Write out the part of the costume post starting at "One of my favorite" and ending at "an exciting prospect.".

=== Text ===
Segment Open
Halloween is my favorite time of year. I love to pretend that it’s autumn here in Arizona, as it is in other parts of the world, and Halloween time, and October, just give you that feeling of warmth and coziness to combat the chill (not that we have any here, but a girl can dream).
One of my favorite things about this time of year is getting commissioned for Halloween costumes. I’m always excited to see what other people are interested in wearing, and being challenged to make things for bodies other than my own. This year I was challenged with an exciting prospect.
An old friend of mine contacted me about making him a Dr. Frank n Furter costume from Rocky Horror Picture Show. Naturally, I lit up and accepted. It’s always been a dream of mine to dress a guy up in drag? So I set to work. I figured it was impossible to find the exact fabric used in the vest, but off we went to the fabric store to try and find something. Our best efforts led to layering 3 colors of sparkly fabric. This fabric loved to snag on everything as well, which ultimately led to the prevention of gloves being made, as it just would not stop making holes. But enough was salvaged to make this damn vest!
Segment Closed
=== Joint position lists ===
Segment Open
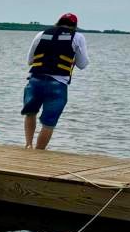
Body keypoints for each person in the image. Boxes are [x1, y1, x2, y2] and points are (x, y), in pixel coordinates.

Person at [22, 13, 89, 150]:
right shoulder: (77, 37)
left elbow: (30, 60)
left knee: (30, 113)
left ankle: (28, 145)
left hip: (35, 80)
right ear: (74, 26)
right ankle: (39, 152)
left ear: (57, 22)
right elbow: (82, 64)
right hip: (57, 83)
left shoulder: (41, 34)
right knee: (49, 122)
Segment Closed
=== Expected answer ===
One of my favorite things about this time of year is getting commissioned for Halloween costumes. I’m always excited to see what other people are interested in wearing, and being challenged to make things for bodies other than my own. This year I was challenged with an exciting prospect.